Texas opened the game in a 4-3 defensive alignment with Cory Redding at LDE, Tubbs and Adam Doiron at DT, Maurice Gordon at RDE and D.D. Lewis, Tyrone Jones and Everick Rawls at the three LB spots. Jermain Anderson rotated in at RDE throughout the game, including on the first defensive series and true freshman 'backer Derrick Johnson split time with Rawls in 4-3 sets and started in the Horns' 3-4 alignments. The Cowboys marched down the field in 12 plays for the 65-yard, opening-possession scoring drive. As mentioned above, WR Woods was responsible for 53 of those 65 yards. After Cedric Benson's fumble set up OSU at the UT 30 two plays after the first Cowboy score, Johnson replaced Rawls in the 4-3 set. Oklahoma State kept the ball on the ground on its first two plays, which the Horns stuffed, before going back to the air (with the Texas D switched to a 3-4 set) with a jump ball attempt for Terrance Davis-Bryant covered by Jammer. Apparently, Jammer had enough of OSU's passing success, almost getting his second pick of the season. The Cowboys settled for a field goal. "After Cedric's fumble, we sent a message to them (with the stop) that they were going to have trouble moving the ball," Mack Brown said post-game. Indeed. Following the 65-yard opening drive, OSU managed just 97 total yards, including minus-one on the post-Cedric-fumble possession.

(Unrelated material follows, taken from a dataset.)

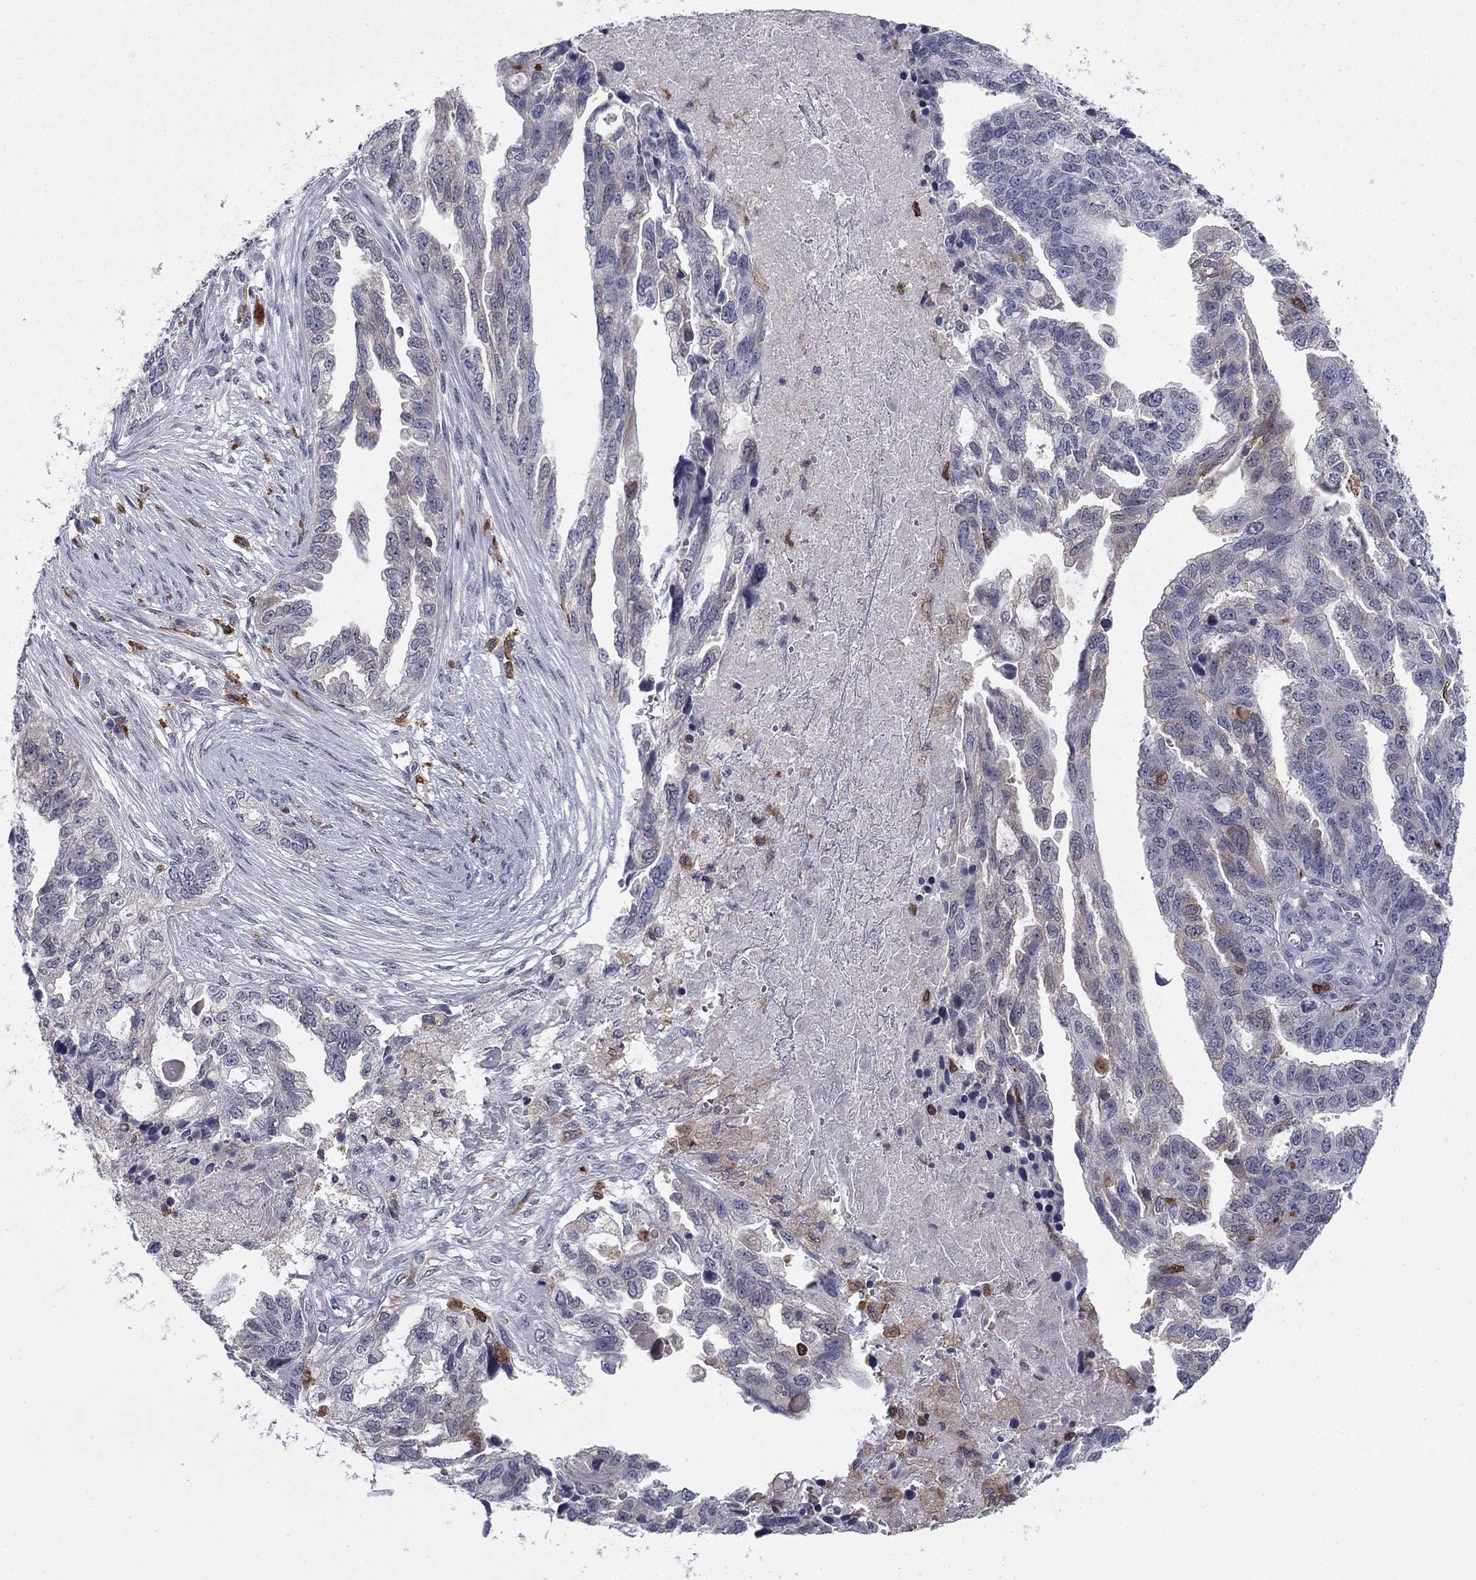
{"staining": {"intensity": "negative", "quantity": "none", "location": "none"}, "tissue": "ovarian cancer", "cell_type": "Tumor cells", "image_type": "cancer", "snomed": [{"axis": "morphology", "description": "Cystadenocarcinoma, serous, NOS"}, {"axis": "topography", "description": "Ovary"}], "caption": "A micrograph of ovarian serous cystadenocarcinoma stained for a protein shows no brown staining in tumor cells.", "gene": "PLCB2", "patient": {"sex": "female", "age": 51}}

Reese said post-game that the Horns used the 4-3 and the 3-4 approximately an equal number of snaps, but a review of my play-by-play notes shows Texas in the 4-3 a little over 60-percent of the time. The defensive coordinator said he sent his D out in the 4-3 backed by man coverage on the opening series in an attempt to stop the run, but when the Cowboys took to the air, the DC went more with both the 4-3 and the 3-4 backed by zone coverage. With one of the best running teams in league coming to town this weekend, it'll be interesting to see what scheme(s) and coverage(s) Reese employs against Colorado. If the OSU game is any indication, it'll be both the 4-3 and 3-4 with a mix of zone, man and man free coverage behind it, with one coverage often disguised as another to confuse the offense. Against the Cowboys, the Horns seemed to get the most pressure on the QB when in the 3-4, but Texas defenders seldom got to Pogi, sacking him just once on the day and registering no QB hurries on the official stat sheet.

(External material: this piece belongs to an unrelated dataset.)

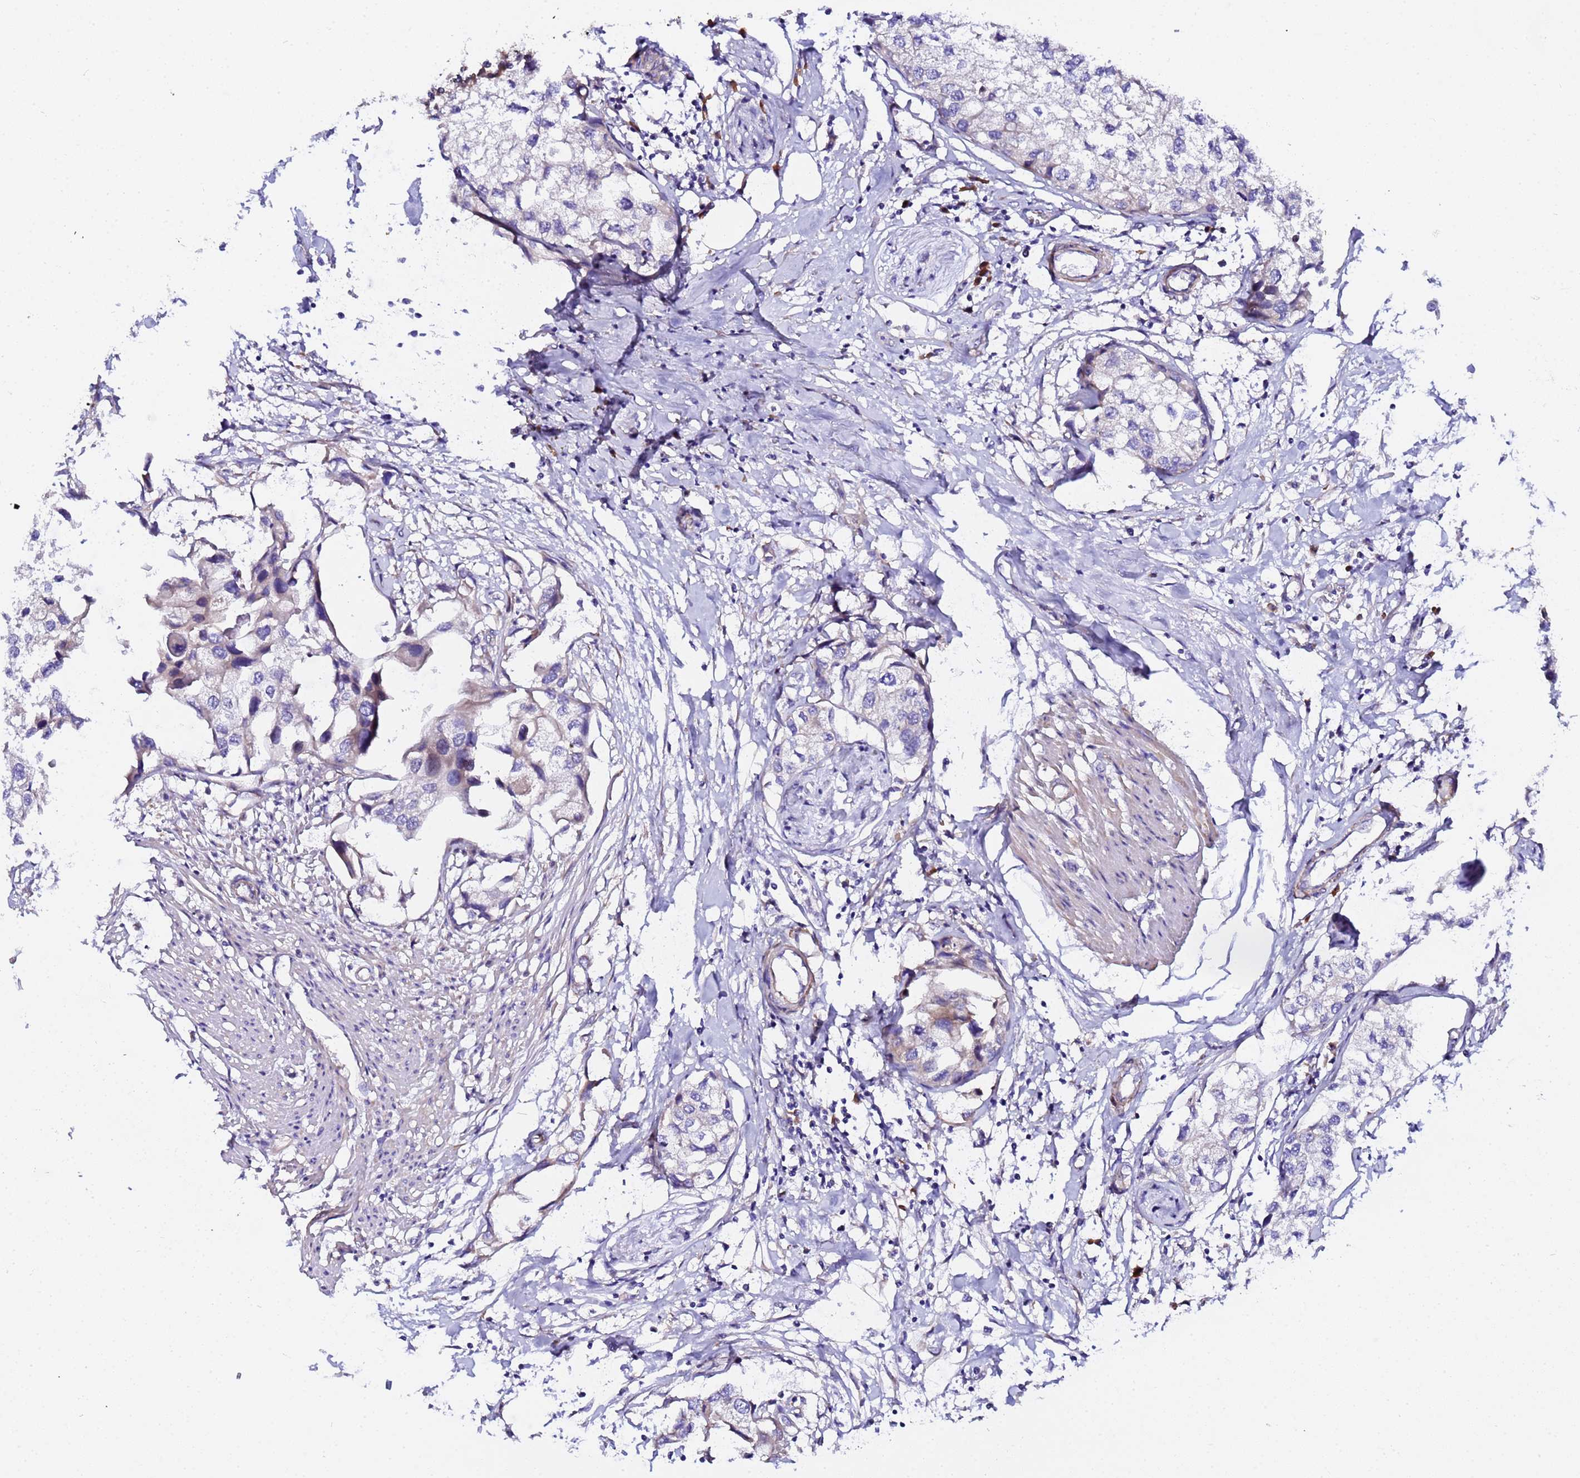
{"staining": {"intensity": "negative", "quantity": "none", "location": "none"}, "tissue": "urothelial cancer", "cell_type": "Tumor cells", "image_type": "cancer", "snomed": [{"axis": "morphology", "description": "Urothelial carcinoma, High grade"}, {"axis": "topography", "description": "Urinary bladder"}], "caption": "High power microscopy photomicrograph of an immunohistochemistry micrograph of urothelial cancer, revealing no significant staining in tumor cells. (Immunohistochemistry (ihc), brightfield microscopy, high magnification).", "gene": "JRKL", "patient": {"sex": "male", "age": 64}}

With results like 162 yards and 10 offensive points surrendered, it's tough to fault the defense in almost any area, but several are still of concern. The Texas defenders didn't miss many tackles, but they missed enough to keep tackling as a concern against the better, faster teams on the schedule (Colorado is one of those). The scrambling of QB Craig Ochs this weekend is of particular concern vis a vis UT's tackling ability. Plus, the Horns' great defensive speed stifled the outside run Saturday, but the belly of the Longhorn D continues to be soft at times. Much of the Cowboys' rushing success came up the gut, gaining about four per pop on those middle runs against the Texas defense, and Colorado will surely look to exploit that softness Saturday.